### EXTRAIT DU DOCUMENT:
======

Pourquoi ne votons nous plus pour nos idées ?


Rendre les élections aux électeurs : le jugement majoritaire
21 avril 2002. Jean-Marie Le Pen, pourtant rejeté par 80% des Français, est au second tour de l'élection présidentielle, en raison de la fragmentation de la gauche ; Lionel Jospin, donné vainqueur du second tour par les sondages, est éliminé au premier.
22 avril 2012. La fragmentation s'est renforcée, dans le camp progressiste (avec potentiellement le candidat socialiste plus Bayrou, Hulot, Chevènement, Mélenchon, Besancenot, voire Chevènement et Tapie) mais aussi à droite (Sarkozy, Villepin, Borloo, Dupont-Aignan, Boutin). Les sondages actuels donnent tous Marine Le Pen au second tour de l'élection présidentielle. Un nouveau 21 avril, "à l'envers" (élimination de Nicolas Sarkozy) ou "à l'endroit" (élimination du candidat socialiste) est non seulement possible, mais désormais probable. Même le scénario aberrant d'un "double 21 avril", Marine Le Pen contre un "quatrième homme", n'est plus impensable.
Voter est l'acte démocratique décisif. L'élection présidentielle est sa clé de voûte. Mais notre système électoral ne vieillit-il pas dangereusement ? Le scrutin majoritaire à deux tours possède un atout majeur : il donne une légitimité majoritaire au vainqueur du second tour. Mais il a des défauts en passe de devenir critiques.
Son principal défaut, c'est un premier tour dysfonctionnel : le candidat qui recueille l'assentiment majoritaire des Français peut y être éliminé. Ce fut déjà le cas en 2002. Mais 2012 pourrait en donner une version extrême. Imaginons que la situation demeure ce qu'en donnent les sondages : le candidat socialiste, que ce soit Martine Aubry, François Hollande ou encore plus Dominique Strauss-Kahn, est plébiscité au second tour. Martine Aubry et François Hollande ont dix à douze points d'avance sur Nicolas Sarkozy au second tour (55/45 voire 56/44), DSK trente points (65/35) ! Dans un duel de second tour, ils gagnent largement contre toutes les autres personnalités politiques concurrentes. En d'autres termes, le candidat socialiste, DSK tout particulièrement, est la meilleure personnalité politique du moment, celle que les Français veulent voir, dans leur large majorité, à l'Elysée.
Pourtant, cette personnalité, plébiscitée par les Français, est menacée d'élimination au premier tour, du fait de la fragmentation du camp progressiste. Martine Aubry et François Hollande ne sont d'ores et déjà pas à l'abri de dévisser, selon les sondages. Si l'un des candidats progressistes (Hulot, Mélenchon, Bayrou), aujourd'hui bas dans les sondages, venait à décoller pendant la campagne présidentielle, DSK aussi serait en risque. Or chacun de ces candidats a un fort potentiel électoral : François Bayrou l'a déjà montré, Jean-Luc Mélenchon est un orateur et campaigner hors pair, Nicolas Hulot surtout bénéficie d'un capital de sympathie et de notoriété exceptionnel.

======

### PROBLÈME POSÉ A:
Répondez aux questions suivantes à partir de l'extrait sur l'élection présidentielle.
(i) À quelle date Lionel Jospin a-t-il été éliminé au premier tour ?
(ii) Quel rapport de voix au second tour les sondages donnent-ils à DSK ?
(iii) Quel atout majeur l'extrait reconnaît-il au scrutin majoritaire à deux tours ?
### PROBLÈME POSÉ B:
Dressez la liste des personnalités que l'extrait sur l'élection présidentielle cite pour illustrer la fragmentation à droite.

### JEU DE DONNÉES:
======

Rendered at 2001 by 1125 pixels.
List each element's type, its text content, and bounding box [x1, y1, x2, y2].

======

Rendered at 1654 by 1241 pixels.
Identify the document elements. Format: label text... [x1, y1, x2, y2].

======

### RÉPONSE COMPLÈTE A:
(i) Le 21 avril 2002.
(ii) 65/35, soit trente points d'avance.
(iii) Il donne une légitimité majoritaire au vainqueur du second tour.

### RÉPONSE COMPLÈTE B:
Sarkozy
Villepin
Borloo
Dupont-Aignan
Boutin